Wednesday, May 23, 2007

Both ways

Early post this week. I will be spending the next two days on a school retreat which probably also shapes todays post which is somewhat theoretical and academic in nature. In preparation for the retreat I have been reading severeal legal journal papers and the Compendium of Catholic Social Thought (which I highly recommend).

Early this week I read the NY Times review of Al Gore's new book. The reviewer indicates that in the book he argues that in America we no longer use reason appropriately. Without having read it, I hate to take my argument too far, because on the basis of it I agree with him. As an orthodox Christian (my new term) I would say that the modern era is defined by style or substance. However, Al Gore definetely has a problem with that position unless he is willing to take a hard look at the Clinton presidency and how it furthered the careless use of rhetoric to get where it wanted to go. Bill Clinton was not a great leader, but he was a great communicator and they are not the same thing. It appears to me that Al Gore is accusing the Bush administration of many of the same things that went on during the Clinton administration.

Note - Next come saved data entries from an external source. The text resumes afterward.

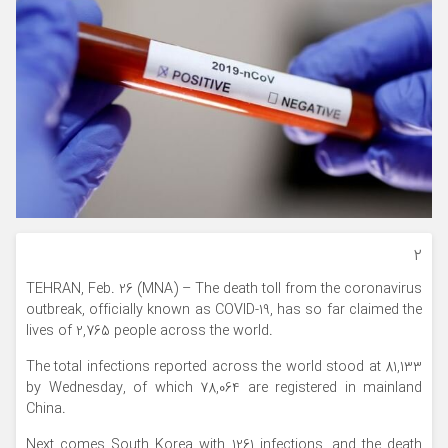
۲
TEHRAN, Feb. 26 (MNA) – The death toll from the coronavirus
outbreak, officially known as COVID-19, has so far claimed the
lives of 2,765 people across the world.
The total infections reported across the world stood at 81,133
by Wednesday, of which 78,064 are registered in mainland
China.
Next comes South Korea with 1261 infections, and the death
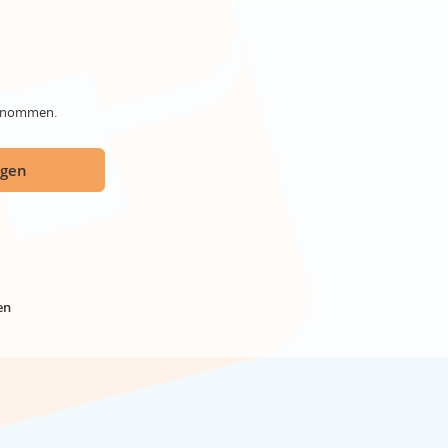
genommen.
ügen
en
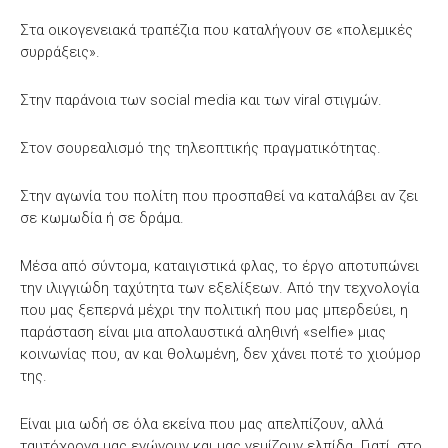
Στα οικογενειακά τραπέζια που καταλήγουν σε «πολεμικές
συρράξεις».
Στην παράνοια των social media και των viral στιγμών.
Στον σουρεαλισμό της τηλεοπτικής πραγματικότητας.
Στην αγωνία του πολίτη που προσπαθεί να καταλάβει αν ζει
σε κωμωδία ή σε δράμα.
Μέσα από σύντομα, καταιγιστικά φλας, το έργο αποτυπώνει
την ιλιγγιώδη ταχύτητα των εξελίξεων. Από την τεχνολογία
που μας ξεπερνά μέχρι την πολιτική που μας μπερδεύει, η
παράσταση είναι μια απολαυστικά αληθινή «selfie» μιας
κοινωνίας που, αν και θολωμένη, δεν χάνει ποτέ το χιούμορ
της.
Είναι μια ωδή σε όλα εκείνα που μας απελπίζουν, αλλά
ταυτόχρονα μας ενώνουν και μας γεμίζουν ελπίδα. Γιατί, στο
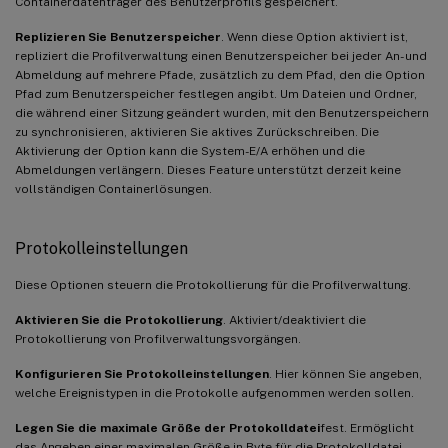
Containerdatenträger des Benutzerprofils gespeichert.
Replizieren Sie Benutzerspeicher
. Wenn diese Option aktiviert ist,
repliziert die Profilverwaltung einen Benutzerspeicher bei jeder An- und
Abmeldung auf mehrere Pfade, zusätzlich zu dem Pfad, den die Option
Pfad zum Benutzerspeicher festlegen angibt. Um Dateien und Ordner,
die während einer Sitzung geändert wurden, mit den Benutzerspeichern
zu synchronisieren, aktivieren Sie aktives Zurückschreiben. Die
Aktivierung der Option kann die System-E/A erhöhen und die
Abmeldungen verlängern. Dieses Feature unterstützt derzeit keine
vollständigen Containerlösungen.
Protokolleinstellungen
Diese Optionen steuern die Protokollierung für die Profilverwaltung.
Aktivieren Sie die Protokollierung
. Aktiviert/deaktiviert die
Protokollierung von Profilverwaltungsvorgängen.
Konfigurieren Sie Protokolleinstellungen
. Hier können Sie angeben,
welche Ereignistypen in die Protokolle aufgenommen werden sollen.
Legen Sie die maximale Größe der Protokolldatei
fest. Ermöglicht
das Angeben einer maximalen Größe in Byte für die Protokolldatei.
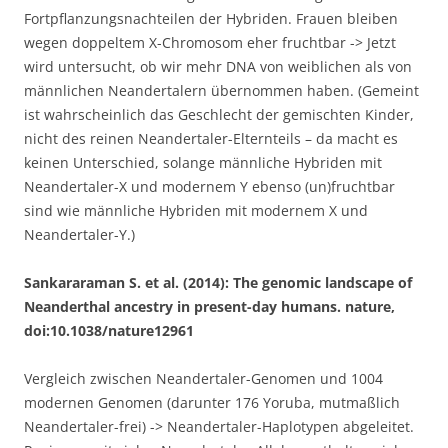
Fortpflanzungsnachteilen der Hybriden. Frauen bleiben
wegen doppeltem X-Chromosom eher fruchtbar -> Jetzt
wird untersucht, ob wir mehr DNA von weiblichen als von
männlichen Neandertalern übernommen haben. (Gemeint
ist wahrscheinlich das Geschlecht der gemischten Kinder,
nicht des reinen Neandertaler-Elternteils – da macht es
keinen Unterschied, solange männliche Hybriden mit
Neandertaler-X und modernem Y ebenso (un)fruchtbar
sind wie männliche Hybriden mit modernem X und
Neandertaler-Y.)
Sankararaman S. et al. (2014): The genomic landscape of
Neanderthal ancestry in present-day humans. nature,
doi:10.1038/nature12961
Vergleich zwischen Neandertaler-Genomen und 1004
modernen Genomen (darunter 176 Yoruba, mutmaßlich
Neandertaler-frei) -> Neandertaler-Haplotypen abgeleitet.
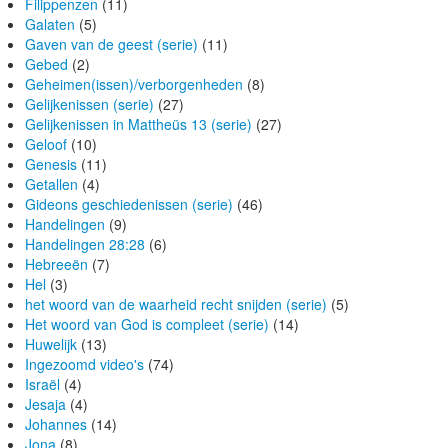
Filippenzen
(11)
Galaten
(5)
Gaven van de geest (serie)
(11)
Gebed
(2)
Geheimen(issen)/verborgenheden
(8)
Gelijkenissen (serie)
(27)
Gelijkenissen in Mattheüs 13 (serie)
(27)
Geloof
(10)
Genesis
(11)
Getallen
(4)
Gideons geschiedenissen (serie)
(46)
Handelingen
(9)
Handelingen 28:28
(6)
Hebreeën
(7)
Hel
(3)
het woord van de waarheid recht snijden (serie)
(5)
Het woord van God is compleet (serie)
(14)
Huwelijk
(13)
Ingezoomd video's
(74)
Israël
(4)
Jesaja
(4)
Johannes
(14)
Jona
(8)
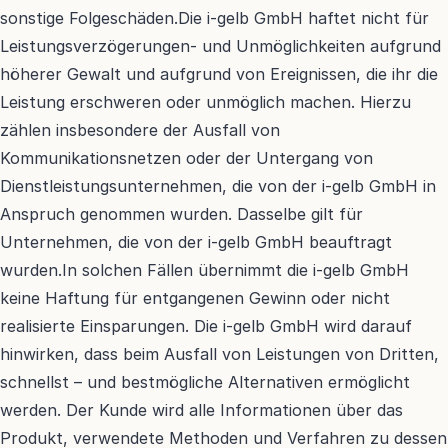
sonstige Folgeschäden.Die i-gelb GmbH haftet nicht für 
Leistungsverzögerungen- und Unmöglichkeiten aufgrund 
höherer Gewalt und aufgrund von Ereignissen, die ihr die 
Leistung erschweren oder unmöglich machen. Hierzu 
zählen insbesondere der Ausfall von 
Kommunikationsnetzen oder der Untergang von 
Dienstleistungsunternehmen, die von der i-gelb GmbH in 
Anspruch genommen wurden. Dasselbe gilt für 
Unternehmen, die von der i-gelb GmbH beauftragt 
wurden.In solchen Fällen übernimmt die i-gelb GmbH 
keine Haftung für entgangenen Gewinn oder nicht 
realisierte Einsparungen. Die i-gelb GmbH wird darauf 
hinwirken, dass beim Ausfall von Leistungen von Dritten, 
schnellst – und bestmögliche Alternativen ermöglicht 
werden. Der Kunde wird alle Informationen über das 
Produkt, verwendete Methoden und Verfahren zu dessen 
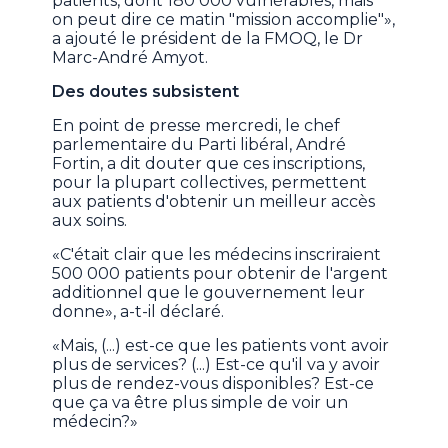
patients, dont 180 000 vulnérables, mais
on peut dire ce matin "mission accomplie"»,
a ajouté le président de la FMOQ, le Dr
Marc-André Amyot.
Des doutes subsistent
En point de presse mercredi, le chef
parlementaire du Parti libéral, André
Fortin, a dit douter que ces inscriptions,
pour la plupart collectives, permettent
aux patients d'obtenir un meilleur accès
aux soins.
«C'était clair que les médecins inscriraient
500 000 patients pour obtenir de l'argent
additionnel que le gouvernement leur
donne», a-t-il déclaré.
«Mais, (...) est-ce que les patients vont avoir
plus de services? (...) Est-ce qu'il va y avoir
plus de rendez-vous disponibles? Est-ce
que ça va être plus simple de voir un
médecin?»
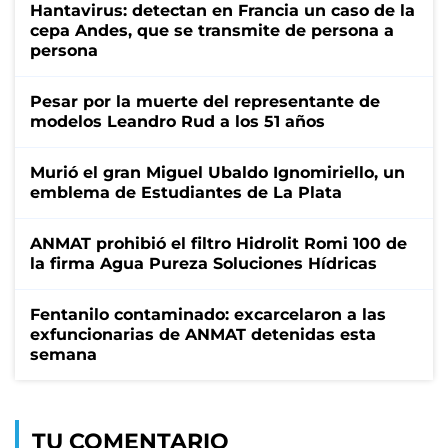
Hantavirus: detectan en Francia un caso de la
cepa Andes, que se transmite de persona a
persona
Pesar por la muerte del representante de
modelos Leandro Rud a los 51 años
Murió el gran Miguel Ubaldo Ignomiriello, un
emblema de Estudiantes de La Plata
ANMAT prohibió el filtro Hidrolit Romi 100 de
la firma Agua Pureza Soluciones Hídricas
Fentanilo contaminado: excarcelaron a las
exfuncionarias de ANMAT detenidas esta
semana
TU COMENTARIO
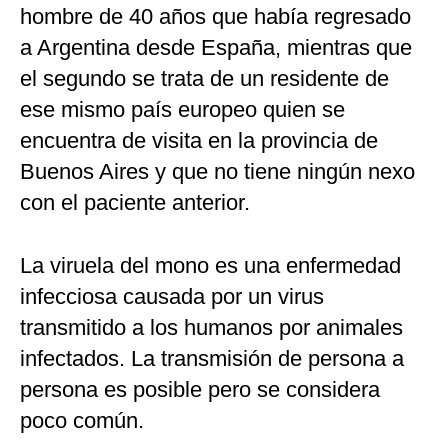
hombre de 40 años que había regresado
a Argentina desde España, mientras que
el segundo se trata de un residente de
ese mismo país europeo quien se
encuentra de visita en la provincia de
Buenos Aires y que no tiene ningún nexo
con el paciente anterior.
La viruela del mono es una enfermedad
infecciosa causada por un virus
transmitido a los humanos por animales
infectados. La transmisión de persona a
persona es posible pero se considera
poco común.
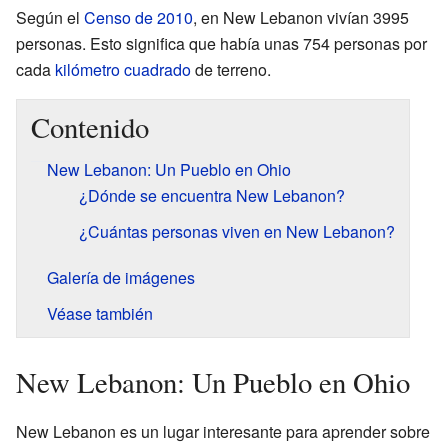
Según el
Censo de 2010
, en New Lebanon vivían 3995
personas. Esto significa que había unas 754 personas por
cada
kilómetro cuadrado
de terreno.
Contenido
New Lebanon: Un Pueblo en Ohio
¿Dónde se encuentra New Lebanon?
¿Cuántas personas viven en New Lebanon?
Galería de imágenes
Véase también
New Lebanon: Un Pueblo en Ohio
New Lebanon es un lugar interesante para aprender sobre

I have posted about this before, but there are a lot of things in society that we can't seem to have both ways, and we have gotten so afraid of definitions that the language is becoming more and more vilified. You are either right or left, and to go further and try to explain some incongruity within that it is very difficult. I think this is the problem faced by Republican candidates like Rudy and McCain but is also faced by a number of Democrats who are either pro-life or pro-death penalty or pro-war. Our rhetoric is very fast and very careless. As a society we paint with broad brushes.

In the end we have far too much information and far too little knowledge.